## TRECHO DO DOCUMENTO
= = = =

Com o auxílio do projeto, Pandeiro pôde até tomar um banho. Na ocupação em que vive, em Taguatinga, esse é o único nome pelo qual o homem magro, de 42 anos, é identificado. Ele está na rua desde 1999, quando, conta, foi dispensado do Exército. “Trabalhava no Ministério da Justiça. Diretamente com o ministro. Alto cargo. Mas, por causa das drogas, e meu problema de memória, me dispensaram”, recorda. “Coloca a minha foto no jornal, para a minha mãe ver que eu estou vivo, estou bem. Faz cinco anos que não nos vemos. Ela mora em Xambioá (TO).”

Políticas públicas
Durante a pandemia, a Secretaria de Desenvolvimento Social transformou o Autódromo Nelson Piquet em um espaço de acolhimento para a população de rua. O mesmo foi feito em Ceilândia, cada um com 200 vagas. Outras 320 são disponibilizadas por instituições da rede parceira do governo. Nos locais, as pessoas recebem máscaras de proteção, podem tomar banho, comer, dormir, e lavar roupa. Para conseguir a vaga, basta procurar um Centro de Referência Especializado de Assistência Social (Creas), Centro de Referência de Assistência Social (Cras), ou Centro Pop para fazer a inscrição.

= = = =

Registros de origem
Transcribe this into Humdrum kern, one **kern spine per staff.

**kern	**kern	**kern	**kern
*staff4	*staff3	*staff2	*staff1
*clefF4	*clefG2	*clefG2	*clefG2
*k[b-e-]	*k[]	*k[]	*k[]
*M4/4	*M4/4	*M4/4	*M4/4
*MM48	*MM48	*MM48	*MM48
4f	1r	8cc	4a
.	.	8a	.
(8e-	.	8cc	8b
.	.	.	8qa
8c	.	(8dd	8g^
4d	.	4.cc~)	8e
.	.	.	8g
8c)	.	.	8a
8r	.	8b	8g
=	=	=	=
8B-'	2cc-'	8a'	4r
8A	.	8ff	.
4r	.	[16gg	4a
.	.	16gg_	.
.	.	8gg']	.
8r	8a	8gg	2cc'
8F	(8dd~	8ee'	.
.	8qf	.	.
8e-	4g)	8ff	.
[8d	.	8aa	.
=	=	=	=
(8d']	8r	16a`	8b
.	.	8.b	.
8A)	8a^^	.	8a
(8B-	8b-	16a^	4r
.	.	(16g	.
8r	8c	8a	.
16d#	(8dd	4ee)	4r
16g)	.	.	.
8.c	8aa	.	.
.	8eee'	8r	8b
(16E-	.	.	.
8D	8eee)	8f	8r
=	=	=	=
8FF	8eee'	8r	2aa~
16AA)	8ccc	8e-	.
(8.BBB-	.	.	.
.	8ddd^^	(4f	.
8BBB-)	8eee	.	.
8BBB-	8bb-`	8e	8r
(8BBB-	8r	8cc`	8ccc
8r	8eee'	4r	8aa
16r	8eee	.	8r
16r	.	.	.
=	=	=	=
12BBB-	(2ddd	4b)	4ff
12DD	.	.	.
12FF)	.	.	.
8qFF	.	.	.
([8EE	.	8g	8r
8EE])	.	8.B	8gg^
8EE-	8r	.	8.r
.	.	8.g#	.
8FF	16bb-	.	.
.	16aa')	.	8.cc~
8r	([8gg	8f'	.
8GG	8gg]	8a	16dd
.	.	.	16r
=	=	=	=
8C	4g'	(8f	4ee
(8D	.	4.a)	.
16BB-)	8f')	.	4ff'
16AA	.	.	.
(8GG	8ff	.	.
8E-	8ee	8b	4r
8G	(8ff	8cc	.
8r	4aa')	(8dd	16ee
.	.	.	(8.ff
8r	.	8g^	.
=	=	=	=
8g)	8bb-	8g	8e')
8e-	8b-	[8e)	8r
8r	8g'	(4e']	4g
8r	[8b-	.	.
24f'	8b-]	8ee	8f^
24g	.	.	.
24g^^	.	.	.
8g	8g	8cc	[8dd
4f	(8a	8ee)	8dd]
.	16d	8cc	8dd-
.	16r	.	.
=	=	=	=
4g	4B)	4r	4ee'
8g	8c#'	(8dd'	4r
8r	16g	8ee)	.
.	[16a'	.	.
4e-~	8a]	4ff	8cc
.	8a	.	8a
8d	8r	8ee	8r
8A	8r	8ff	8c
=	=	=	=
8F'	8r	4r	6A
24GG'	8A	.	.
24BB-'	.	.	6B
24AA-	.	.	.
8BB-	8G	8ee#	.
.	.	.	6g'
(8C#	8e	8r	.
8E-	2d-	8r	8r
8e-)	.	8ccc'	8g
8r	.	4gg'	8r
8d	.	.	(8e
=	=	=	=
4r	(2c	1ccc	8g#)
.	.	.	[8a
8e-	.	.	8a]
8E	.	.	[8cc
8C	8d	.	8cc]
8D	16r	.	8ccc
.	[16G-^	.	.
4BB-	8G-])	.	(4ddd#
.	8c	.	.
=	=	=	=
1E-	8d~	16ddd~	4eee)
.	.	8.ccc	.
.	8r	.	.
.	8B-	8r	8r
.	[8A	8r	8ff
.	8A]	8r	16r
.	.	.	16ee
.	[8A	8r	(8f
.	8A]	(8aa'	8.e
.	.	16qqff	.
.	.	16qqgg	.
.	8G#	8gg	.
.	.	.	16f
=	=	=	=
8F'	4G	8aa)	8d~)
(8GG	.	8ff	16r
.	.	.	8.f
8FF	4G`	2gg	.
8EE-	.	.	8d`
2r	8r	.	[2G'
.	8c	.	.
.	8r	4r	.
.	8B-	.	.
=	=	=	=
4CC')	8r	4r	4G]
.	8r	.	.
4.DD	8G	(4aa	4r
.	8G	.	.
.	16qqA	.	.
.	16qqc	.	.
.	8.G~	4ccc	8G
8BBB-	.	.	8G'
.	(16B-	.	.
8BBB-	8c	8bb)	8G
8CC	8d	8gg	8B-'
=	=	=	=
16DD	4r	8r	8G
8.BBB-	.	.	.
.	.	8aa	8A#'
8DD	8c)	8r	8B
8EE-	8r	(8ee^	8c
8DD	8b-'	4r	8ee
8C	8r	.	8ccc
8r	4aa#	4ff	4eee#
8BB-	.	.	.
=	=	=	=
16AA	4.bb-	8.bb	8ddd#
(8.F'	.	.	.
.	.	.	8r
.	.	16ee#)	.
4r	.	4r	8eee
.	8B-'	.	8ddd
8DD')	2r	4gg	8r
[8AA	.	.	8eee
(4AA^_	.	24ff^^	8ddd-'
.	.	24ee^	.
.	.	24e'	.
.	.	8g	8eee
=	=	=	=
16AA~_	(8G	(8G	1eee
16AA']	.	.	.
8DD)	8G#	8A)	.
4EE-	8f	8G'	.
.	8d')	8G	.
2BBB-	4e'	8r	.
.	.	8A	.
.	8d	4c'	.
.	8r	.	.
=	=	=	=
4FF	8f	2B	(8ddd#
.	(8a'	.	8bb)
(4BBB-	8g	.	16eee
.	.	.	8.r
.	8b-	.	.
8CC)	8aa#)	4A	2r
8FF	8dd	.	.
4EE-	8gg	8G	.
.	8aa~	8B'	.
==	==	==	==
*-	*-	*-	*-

= = = =

## O PROBLEMA
Transcreva sem alterações a parte do texto sobre a população de rua que começa em "Políticas públicas" e segue até "fazer a inscrição.".

## RESPOSTA AO PROBLEMA
Políticas públicas
Durante a pandemia, a Secretaria de Desenvolvimento Social transformou o Autódromo Nelson Piquet em um espaço de acolhimento para a população de rua. O mesmo foi feito em Ceilândia, cada um com 200 vagas. Outras 320 são disponibilizadas por instituições da rede parceira do governo. Nos locais, as pessoas recebem máscaras de proteção, podem tomar banho, comer, dormir, e lavar roupa. Para conseguir a vaga, basta procurar um Centro de Referência Especializado de Assistência Social (Creas), Centro de Referência de Assistência Social (Cras), ou Centro Pop para fazer a inscrição.